Thea Halo is the acclaimed author of Not Even My Name. In telling her mother's epic story of survival and ultimate truimph in America, Thea Halo has written an important book about a largely unknown history: the genocide of the Pontic Greeks at the hands of the Turkish government in the years following World War I. Halo's deeply moving portrait of her mother reverberates with large moral issues that affect us all. As written by her daughter Thea, Sano Halo's harrowing account of the destruction of her family and her world is told with such vivid detail that every page sears the mind and the heart. Not Even My Name is a work of burning intensity, self-evidently powerful and true.
===I couldnīt get my hands on a prof from UCLA...but then they wouldnīt hire one who proclaimed his lack of qualifications as his qualification to teach a subject. I had to settle for a podunk junior college cause thatīs the kind of place that would hire a Ross...and Thea gets UCLA.
But I also wonder how much the different topics have to do with it. I was involved in trying to reclaim our name from the slime this Ross heaped on it when he stated that our ancestors were something to be ashamed of and we should be pleased as punch that we were saved by that Jewish knock off cult. That alienated almost the entire Assyrian Christian community which is not interested in anything unless a Muslim did it.

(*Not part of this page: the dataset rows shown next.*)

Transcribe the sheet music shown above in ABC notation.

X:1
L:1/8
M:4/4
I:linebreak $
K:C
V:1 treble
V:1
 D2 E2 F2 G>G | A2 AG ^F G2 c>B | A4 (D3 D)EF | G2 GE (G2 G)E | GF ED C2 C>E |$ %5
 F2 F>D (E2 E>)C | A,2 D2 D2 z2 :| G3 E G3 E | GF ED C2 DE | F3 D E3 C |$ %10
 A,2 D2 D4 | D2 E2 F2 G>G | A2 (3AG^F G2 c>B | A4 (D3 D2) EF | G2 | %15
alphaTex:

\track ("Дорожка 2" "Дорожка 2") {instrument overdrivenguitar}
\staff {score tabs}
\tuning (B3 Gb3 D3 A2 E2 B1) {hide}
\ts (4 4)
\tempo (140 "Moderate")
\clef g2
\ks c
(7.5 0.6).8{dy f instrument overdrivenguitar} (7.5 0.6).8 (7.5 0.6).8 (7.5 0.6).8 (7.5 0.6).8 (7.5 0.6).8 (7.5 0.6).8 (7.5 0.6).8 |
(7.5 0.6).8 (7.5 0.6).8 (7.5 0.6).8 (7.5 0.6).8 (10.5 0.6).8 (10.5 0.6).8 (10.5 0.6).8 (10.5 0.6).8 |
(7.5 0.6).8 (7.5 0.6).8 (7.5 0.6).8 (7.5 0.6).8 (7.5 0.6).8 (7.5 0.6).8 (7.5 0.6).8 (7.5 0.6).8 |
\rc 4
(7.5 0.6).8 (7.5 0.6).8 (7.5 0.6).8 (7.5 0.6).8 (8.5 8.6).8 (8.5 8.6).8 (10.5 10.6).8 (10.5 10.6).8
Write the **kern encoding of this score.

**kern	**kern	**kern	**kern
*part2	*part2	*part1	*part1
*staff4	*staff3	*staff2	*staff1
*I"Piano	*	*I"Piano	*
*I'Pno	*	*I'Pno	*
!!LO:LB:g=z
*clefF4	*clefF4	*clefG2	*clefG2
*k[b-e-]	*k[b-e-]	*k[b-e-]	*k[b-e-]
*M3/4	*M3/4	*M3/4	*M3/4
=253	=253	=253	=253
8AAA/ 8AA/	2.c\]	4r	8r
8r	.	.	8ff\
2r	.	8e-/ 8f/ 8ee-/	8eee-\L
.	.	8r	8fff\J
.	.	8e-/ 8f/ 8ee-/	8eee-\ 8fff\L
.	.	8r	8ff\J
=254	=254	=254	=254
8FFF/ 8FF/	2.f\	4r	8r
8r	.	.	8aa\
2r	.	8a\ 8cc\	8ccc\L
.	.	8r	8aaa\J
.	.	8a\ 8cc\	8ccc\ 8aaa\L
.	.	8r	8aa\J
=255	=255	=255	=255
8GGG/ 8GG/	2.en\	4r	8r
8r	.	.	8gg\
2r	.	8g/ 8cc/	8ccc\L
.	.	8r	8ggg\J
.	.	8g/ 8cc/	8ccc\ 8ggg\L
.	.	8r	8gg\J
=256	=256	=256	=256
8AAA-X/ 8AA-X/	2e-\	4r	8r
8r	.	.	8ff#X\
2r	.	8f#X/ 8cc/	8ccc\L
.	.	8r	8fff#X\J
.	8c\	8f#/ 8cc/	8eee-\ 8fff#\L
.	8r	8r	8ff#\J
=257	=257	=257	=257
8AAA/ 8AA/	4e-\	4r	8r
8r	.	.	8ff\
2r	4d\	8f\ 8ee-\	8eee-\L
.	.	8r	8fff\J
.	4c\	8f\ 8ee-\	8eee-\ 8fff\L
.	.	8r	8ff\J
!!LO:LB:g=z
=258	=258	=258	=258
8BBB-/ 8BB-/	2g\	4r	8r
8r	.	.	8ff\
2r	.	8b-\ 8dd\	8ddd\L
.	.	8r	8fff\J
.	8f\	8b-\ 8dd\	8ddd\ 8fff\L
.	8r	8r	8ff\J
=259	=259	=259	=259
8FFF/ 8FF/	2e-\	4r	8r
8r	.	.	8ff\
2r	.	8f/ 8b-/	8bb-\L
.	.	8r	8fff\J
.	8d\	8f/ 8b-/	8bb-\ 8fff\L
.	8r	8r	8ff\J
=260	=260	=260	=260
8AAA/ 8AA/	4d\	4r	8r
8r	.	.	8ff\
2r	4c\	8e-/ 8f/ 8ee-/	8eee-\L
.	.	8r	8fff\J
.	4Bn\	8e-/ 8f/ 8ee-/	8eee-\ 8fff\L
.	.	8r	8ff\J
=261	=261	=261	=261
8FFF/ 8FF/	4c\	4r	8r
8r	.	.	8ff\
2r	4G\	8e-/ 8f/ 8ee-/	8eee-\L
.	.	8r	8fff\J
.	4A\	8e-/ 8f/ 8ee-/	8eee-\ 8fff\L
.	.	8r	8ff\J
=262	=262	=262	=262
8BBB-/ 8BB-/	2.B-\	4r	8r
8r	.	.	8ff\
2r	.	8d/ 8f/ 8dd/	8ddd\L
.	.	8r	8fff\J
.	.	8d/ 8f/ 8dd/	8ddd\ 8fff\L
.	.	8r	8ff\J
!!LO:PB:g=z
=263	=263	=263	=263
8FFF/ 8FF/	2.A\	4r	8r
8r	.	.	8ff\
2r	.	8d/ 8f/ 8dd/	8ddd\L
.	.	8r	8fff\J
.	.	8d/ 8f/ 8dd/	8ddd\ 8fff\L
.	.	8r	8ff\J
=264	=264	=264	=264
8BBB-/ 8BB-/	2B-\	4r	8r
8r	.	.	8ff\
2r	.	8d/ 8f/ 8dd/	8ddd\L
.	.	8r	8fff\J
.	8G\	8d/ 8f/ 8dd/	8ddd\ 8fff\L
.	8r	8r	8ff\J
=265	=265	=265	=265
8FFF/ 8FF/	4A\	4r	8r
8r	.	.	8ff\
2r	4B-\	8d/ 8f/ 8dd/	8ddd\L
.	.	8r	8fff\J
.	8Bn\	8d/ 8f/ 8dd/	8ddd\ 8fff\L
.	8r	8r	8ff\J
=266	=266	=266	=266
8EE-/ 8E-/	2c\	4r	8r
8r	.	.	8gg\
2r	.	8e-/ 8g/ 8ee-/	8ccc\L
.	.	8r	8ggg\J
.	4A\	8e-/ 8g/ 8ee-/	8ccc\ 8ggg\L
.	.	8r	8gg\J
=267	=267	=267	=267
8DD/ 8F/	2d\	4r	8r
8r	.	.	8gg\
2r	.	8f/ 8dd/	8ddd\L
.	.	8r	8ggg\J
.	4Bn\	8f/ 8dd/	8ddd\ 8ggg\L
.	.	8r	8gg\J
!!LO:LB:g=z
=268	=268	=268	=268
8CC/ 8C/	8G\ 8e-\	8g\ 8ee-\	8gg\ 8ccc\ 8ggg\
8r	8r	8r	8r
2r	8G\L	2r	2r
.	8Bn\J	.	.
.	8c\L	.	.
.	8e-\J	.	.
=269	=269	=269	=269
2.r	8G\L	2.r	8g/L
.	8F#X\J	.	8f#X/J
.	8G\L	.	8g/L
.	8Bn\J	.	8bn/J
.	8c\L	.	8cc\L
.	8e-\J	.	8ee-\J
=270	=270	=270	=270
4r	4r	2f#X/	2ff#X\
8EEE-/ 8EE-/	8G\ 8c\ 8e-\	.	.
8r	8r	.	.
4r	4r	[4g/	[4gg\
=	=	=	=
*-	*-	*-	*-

Thea is going to recount the murder of Assyrians...she leaves them weeping in the aisles, and indeed her story is a moving one. But only one of these kinds stories and college talks seems to have appeal...for there can be no harm from weeping copiously...while there is great danger in going out to do battle for our Heritage. The danger is that we will stop reliving the past...we will abandon the "Never Forget" mentality in favor of a "Never Again" one...and that means of course DOING something more, much more, than weeping and protesting.
I have some bad news for Aprim...in her book Thea makes a point of saying her mother, and she herself, bear no hatred for the Turkish, ie Muslim people...for many of them were kind and good and helped as much as they could...far more than most Assyrian Christians would have. And I have heard the same from my family who were caught up in 1915. It is a story about inhumanity committed by Humans not evil entities..she knows we all have it in us to act in unspeakable ways.
But once again...Aprim read the "good" parts (he loves raped virgins) and discarded the rest.